[Extracted records]
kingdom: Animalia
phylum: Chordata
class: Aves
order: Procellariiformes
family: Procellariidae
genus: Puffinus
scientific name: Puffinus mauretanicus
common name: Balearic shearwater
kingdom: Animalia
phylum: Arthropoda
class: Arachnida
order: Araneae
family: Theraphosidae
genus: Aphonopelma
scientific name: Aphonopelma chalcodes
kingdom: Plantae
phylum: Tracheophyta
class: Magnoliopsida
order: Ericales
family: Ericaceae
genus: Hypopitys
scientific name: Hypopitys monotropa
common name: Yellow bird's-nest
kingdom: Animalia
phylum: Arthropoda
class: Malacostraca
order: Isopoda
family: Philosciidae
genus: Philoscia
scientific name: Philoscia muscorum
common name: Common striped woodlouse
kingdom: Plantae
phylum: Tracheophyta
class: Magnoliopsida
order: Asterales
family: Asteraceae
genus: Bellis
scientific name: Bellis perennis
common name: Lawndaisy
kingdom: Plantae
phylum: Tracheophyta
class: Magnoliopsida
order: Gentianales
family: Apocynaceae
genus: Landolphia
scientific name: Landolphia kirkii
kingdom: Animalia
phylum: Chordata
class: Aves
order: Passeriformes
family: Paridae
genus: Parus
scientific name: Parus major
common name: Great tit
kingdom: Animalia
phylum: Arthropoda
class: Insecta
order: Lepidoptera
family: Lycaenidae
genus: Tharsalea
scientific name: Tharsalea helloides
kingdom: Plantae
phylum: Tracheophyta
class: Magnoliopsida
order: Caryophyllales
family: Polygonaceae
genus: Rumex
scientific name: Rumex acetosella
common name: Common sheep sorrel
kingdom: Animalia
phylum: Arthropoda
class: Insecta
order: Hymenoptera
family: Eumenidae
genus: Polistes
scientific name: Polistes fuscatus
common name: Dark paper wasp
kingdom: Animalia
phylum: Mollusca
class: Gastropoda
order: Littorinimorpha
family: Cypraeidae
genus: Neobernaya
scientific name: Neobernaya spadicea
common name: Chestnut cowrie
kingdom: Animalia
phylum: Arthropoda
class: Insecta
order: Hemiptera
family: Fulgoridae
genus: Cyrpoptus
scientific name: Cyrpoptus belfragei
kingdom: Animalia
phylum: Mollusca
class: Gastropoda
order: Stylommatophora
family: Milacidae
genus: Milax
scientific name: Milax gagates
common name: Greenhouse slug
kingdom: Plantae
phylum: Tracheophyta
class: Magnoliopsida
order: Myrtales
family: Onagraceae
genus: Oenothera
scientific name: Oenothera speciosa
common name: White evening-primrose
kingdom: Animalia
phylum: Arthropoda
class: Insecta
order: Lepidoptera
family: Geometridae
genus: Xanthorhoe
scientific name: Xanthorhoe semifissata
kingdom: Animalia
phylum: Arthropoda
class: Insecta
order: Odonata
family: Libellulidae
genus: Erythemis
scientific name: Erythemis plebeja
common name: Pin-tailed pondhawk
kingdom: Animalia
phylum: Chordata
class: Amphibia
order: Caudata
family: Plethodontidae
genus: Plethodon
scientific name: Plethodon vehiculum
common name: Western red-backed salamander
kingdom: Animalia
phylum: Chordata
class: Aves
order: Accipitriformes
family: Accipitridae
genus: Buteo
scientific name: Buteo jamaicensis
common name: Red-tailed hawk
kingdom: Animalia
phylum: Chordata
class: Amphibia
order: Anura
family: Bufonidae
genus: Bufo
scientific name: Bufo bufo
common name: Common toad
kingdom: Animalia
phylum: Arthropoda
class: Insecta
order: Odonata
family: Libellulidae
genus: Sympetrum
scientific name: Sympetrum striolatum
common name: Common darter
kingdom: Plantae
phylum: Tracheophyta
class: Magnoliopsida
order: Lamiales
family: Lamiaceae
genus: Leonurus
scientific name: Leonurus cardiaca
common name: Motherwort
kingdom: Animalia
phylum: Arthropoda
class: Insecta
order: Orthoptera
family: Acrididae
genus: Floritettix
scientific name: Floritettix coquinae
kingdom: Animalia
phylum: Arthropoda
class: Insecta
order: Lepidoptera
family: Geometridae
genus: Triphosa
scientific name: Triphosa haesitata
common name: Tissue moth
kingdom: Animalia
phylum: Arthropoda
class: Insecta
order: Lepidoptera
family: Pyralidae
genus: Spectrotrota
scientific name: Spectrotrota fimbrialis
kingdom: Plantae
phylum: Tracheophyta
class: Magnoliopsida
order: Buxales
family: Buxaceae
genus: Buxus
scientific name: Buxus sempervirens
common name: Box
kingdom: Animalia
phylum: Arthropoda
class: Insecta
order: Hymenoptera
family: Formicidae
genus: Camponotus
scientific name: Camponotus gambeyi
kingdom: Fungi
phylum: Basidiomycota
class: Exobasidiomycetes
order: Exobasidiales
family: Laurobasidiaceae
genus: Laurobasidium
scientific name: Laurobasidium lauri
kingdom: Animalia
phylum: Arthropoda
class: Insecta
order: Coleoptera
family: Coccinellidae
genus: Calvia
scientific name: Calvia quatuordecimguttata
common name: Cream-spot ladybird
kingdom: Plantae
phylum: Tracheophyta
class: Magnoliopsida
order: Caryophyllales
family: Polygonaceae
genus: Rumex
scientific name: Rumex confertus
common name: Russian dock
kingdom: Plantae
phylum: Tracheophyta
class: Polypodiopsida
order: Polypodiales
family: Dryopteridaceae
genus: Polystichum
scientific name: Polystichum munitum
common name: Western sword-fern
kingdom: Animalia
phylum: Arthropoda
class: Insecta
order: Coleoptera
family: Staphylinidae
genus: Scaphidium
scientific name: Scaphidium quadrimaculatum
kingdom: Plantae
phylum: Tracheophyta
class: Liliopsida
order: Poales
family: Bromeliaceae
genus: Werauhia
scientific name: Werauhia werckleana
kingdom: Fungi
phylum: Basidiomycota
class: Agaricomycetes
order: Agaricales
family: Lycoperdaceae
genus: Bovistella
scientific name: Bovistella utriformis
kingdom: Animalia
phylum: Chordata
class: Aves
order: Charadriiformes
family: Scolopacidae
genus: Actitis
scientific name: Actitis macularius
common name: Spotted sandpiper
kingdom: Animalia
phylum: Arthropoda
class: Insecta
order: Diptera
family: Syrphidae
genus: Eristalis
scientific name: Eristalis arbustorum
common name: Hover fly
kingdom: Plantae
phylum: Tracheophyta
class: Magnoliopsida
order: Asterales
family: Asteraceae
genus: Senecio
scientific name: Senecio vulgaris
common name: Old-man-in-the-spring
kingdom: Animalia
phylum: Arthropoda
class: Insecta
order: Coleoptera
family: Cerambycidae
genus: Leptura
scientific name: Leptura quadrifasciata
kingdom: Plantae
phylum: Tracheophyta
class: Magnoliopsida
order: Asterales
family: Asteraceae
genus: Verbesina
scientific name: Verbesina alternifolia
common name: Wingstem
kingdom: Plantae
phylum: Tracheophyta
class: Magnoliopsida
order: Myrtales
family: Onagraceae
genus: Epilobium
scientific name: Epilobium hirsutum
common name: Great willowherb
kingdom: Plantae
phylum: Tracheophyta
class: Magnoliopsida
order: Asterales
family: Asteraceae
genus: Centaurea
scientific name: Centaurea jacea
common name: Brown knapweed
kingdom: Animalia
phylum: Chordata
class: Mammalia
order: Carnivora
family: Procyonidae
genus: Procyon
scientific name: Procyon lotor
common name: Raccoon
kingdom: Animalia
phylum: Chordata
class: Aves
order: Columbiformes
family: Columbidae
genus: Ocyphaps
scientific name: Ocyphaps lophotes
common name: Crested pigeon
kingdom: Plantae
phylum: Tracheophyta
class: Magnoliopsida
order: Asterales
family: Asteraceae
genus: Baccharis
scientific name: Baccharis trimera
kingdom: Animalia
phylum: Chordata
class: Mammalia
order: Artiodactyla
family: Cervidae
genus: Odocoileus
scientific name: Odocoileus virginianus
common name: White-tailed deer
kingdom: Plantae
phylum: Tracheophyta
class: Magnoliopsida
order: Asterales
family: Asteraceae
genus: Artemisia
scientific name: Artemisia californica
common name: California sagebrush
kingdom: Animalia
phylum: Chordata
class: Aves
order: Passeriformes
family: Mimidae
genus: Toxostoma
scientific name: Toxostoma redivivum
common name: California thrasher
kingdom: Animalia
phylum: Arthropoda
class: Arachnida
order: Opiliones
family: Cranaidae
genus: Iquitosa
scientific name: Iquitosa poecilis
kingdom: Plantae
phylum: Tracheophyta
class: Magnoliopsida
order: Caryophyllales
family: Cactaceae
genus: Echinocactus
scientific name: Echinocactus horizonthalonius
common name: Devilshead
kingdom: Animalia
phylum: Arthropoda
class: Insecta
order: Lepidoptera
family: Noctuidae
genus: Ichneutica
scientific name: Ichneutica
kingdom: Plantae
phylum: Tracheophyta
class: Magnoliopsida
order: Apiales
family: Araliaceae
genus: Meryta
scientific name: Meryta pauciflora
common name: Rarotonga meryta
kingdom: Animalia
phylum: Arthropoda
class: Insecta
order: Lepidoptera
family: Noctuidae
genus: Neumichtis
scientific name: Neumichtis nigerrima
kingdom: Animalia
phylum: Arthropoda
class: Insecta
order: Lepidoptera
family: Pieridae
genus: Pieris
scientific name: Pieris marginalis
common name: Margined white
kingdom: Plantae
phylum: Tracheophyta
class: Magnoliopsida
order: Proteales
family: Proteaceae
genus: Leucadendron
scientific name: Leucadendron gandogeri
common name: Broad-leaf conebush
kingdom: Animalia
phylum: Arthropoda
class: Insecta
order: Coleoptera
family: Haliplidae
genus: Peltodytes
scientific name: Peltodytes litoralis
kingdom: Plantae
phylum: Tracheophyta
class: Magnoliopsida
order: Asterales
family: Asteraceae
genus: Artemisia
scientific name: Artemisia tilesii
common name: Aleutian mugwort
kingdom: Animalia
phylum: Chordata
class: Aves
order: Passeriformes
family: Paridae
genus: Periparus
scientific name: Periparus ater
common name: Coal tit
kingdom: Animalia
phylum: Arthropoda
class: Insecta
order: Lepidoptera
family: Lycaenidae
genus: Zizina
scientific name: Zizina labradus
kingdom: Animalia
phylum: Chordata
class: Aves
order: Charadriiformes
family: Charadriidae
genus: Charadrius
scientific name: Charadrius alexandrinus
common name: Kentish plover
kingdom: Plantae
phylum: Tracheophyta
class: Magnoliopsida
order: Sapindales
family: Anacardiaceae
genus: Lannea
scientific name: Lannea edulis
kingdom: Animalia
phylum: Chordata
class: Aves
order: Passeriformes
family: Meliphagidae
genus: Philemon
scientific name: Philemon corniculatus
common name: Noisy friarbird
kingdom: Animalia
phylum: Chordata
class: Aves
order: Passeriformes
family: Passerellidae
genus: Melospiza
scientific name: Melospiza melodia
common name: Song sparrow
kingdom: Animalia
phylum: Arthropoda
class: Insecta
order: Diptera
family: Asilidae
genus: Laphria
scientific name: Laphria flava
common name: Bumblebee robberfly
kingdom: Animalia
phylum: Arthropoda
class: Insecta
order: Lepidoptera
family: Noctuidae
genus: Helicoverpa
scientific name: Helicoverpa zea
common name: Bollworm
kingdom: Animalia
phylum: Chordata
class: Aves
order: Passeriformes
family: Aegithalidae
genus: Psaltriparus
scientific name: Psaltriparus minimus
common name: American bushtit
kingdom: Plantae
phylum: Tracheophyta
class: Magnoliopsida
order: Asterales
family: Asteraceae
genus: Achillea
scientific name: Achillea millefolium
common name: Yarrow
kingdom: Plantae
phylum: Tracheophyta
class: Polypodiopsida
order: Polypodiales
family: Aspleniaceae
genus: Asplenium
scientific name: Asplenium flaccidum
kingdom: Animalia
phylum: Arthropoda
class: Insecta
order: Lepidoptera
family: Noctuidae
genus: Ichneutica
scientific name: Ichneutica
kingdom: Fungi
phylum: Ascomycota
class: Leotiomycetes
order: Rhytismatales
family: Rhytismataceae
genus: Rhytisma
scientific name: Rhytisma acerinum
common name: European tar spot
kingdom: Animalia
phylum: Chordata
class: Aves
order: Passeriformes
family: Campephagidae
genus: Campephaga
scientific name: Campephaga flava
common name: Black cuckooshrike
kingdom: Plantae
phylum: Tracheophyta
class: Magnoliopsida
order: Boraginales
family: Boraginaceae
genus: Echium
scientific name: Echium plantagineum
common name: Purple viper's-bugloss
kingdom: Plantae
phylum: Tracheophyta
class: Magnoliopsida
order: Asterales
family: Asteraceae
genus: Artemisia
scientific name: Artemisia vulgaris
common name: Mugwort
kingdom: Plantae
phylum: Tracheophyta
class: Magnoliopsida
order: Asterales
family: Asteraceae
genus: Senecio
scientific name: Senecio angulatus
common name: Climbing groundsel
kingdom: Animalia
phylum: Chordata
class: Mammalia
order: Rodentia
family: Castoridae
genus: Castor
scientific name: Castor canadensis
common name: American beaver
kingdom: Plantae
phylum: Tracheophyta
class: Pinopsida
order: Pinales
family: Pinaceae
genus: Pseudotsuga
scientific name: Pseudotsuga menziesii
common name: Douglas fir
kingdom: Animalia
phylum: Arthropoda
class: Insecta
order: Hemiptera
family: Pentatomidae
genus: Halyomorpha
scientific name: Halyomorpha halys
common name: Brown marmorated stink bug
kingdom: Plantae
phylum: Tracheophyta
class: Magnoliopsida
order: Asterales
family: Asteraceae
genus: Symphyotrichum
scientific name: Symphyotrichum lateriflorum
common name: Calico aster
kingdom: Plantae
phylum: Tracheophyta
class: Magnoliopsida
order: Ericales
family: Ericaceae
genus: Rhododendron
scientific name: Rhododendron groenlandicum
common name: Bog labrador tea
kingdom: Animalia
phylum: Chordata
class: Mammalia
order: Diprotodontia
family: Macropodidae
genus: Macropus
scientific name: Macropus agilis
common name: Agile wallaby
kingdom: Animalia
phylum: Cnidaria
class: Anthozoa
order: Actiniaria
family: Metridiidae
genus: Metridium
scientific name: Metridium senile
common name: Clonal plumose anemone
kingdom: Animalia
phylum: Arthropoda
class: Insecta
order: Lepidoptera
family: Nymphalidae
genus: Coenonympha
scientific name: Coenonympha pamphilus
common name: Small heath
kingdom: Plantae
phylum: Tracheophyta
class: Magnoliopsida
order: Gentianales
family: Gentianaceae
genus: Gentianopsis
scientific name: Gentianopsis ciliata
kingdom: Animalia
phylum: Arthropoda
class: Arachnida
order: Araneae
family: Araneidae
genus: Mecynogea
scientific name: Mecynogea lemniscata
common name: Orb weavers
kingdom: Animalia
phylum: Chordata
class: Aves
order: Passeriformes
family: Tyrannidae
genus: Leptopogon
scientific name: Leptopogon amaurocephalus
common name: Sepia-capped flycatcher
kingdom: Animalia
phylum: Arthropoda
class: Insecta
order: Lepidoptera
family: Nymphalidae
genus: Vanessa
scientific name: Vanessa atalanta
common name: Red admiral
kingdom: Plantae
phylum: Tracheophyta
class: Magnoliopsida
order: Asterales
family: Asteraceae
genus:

▶ **THE EXERCISE**: Reproduce the part of the rows above that opens with the line containing "genus: Mecynogea" and closes with the last line of the rows, including both of those lines.

▶ **REPLY**:
genus: Mecynogea
scientific name: Mecynogea lemniscata
common name: Orb weavers
kingdom: Animalia
phylum: Chordata
class: Aves
order: Passeriformes
family: Tyrannidae
genus: Leptopogon
scientific name: Leptopogon amaurocephalus
common name: Sepia-capped flycatcher
kingdom: Animalia
phylum: Arthropoda
class: Insecta
order: Lepidoptera
family: Nymphalidae
genus: Vanessa
scientific name: Vanessa atalanta
common name: Red admiral
kingdom: Plantae
phylum: Tracheophyta
class: Magnoliopsida
order: Asterales
family: Asteraceae
genus:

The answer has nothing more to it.